Capital expenditures, exclusive of acquisition spending, were $11.0 million
for the first quarter this year and $11.4 million for the same period last
year. Current-quarter spending was primarily the result of facilities and
manufacturing process improvements in the lighting equipment division and
wastewater compliance projects and fleet upgrading in the textile rental
division. Prior-year spending was attributable to capacity expansion in the
chemical division, information systems enhancements in the lighting equipment
division, and cost reduction expenditures in each of these and the textile
rental division.
Acquisition spending of $95.1 million in the first quarter last year resulted
from the chemical division's acquisitions of Kleen Canada, Inc., a Canadian
manufacturer of specialty chemicals, and Graham International, a privately
held, European specialty chemical business, and the textile rental division's
acquisition of Initial Services Investments, Inc., an industrial uniform and
dust control business. The effect of the acquisitions on the consolidated
income statements is further discussed under "Results of Operations."
Dividend payments totaled $12.9 million, or 26 cents per share, during the
first quarter this year, compared with $12.4 million, or 25 cents per share,
for the same period last year. The quarterly dividend rate has been
increased 3.8 percent to 27 cents per share effective January, 1994.

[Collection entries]
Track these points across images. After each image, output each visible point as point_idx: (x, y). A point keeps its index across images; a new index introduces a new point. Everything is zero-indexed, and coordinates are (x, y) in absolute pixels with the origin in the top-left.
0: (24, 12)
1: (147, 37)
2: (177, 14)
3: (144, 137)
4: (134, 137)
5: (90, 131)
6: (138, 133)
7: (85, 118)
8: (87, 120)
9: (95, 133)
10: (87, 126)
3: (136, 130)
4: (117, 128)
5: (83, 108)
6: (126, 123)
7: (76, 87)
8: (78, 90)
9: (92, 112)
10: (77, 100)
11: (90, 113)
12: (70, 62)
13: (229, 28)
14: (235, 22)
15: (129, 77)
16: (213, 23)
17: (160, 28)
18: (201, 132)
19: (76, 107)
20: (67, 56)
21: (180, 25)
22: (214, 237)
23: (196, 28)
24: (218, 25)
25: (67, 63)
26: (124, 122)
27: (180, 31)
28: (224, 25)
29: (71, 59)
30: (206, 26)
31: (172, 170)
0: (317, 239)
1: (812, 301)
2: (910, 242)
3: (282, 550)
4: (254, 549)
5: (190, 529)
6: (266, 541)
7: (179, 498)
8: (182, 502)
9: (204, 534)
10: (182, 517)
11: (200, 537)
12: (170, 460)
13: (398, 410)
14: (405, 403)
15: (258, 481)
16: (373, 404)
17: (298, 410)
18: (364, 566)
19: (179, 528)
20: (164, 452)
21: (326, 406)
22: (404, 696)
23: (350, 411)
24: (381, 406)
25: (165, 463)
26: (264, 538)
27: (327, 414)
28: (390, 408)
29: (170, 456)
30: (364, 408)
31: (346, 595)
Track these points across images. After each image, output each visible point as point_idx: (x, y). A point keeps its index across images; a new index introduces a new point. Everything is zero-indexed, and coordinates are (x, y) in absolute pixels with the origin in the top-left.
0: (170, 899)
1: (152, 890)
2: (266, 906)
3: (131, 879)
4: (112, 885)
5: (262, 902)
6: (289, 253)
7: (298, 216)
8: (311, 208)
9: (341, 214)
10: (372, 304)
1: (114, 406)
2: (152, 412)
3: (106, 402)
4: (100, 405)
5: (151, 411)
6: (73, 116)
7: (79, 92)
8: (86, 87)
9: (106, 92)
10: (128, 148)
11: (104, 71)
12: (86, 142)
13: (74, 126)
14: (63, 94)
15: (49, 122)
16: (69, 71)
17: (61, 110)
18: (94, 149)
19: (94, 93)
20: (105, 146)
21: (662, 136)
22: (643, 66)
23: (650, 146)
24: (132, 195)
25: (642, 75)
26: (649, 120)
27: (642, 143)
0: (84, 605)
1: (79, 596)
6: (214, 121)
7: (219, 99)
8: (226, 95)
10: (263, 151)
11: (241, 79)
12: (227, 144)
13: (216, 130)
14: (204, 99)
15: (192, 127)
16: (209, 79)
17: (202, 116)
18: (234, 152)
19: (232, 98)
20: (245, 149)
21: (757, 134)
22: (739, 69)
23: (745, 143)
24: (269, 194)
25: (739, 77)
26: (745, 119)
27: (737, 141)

▶ **Activities**
- A) According to the financial excerpt, what dividend per share was paid during the first quarter this year?
- B) List every business acquired in the first quarter last year, as named in the financial excerpt.

▶ **Results of the exercise**
- A) 26 cents per share, for a total of $12.9 million.

- B)
- Kleen Canada, Inc.
- Graham International
- Initial Services Investments, Inc.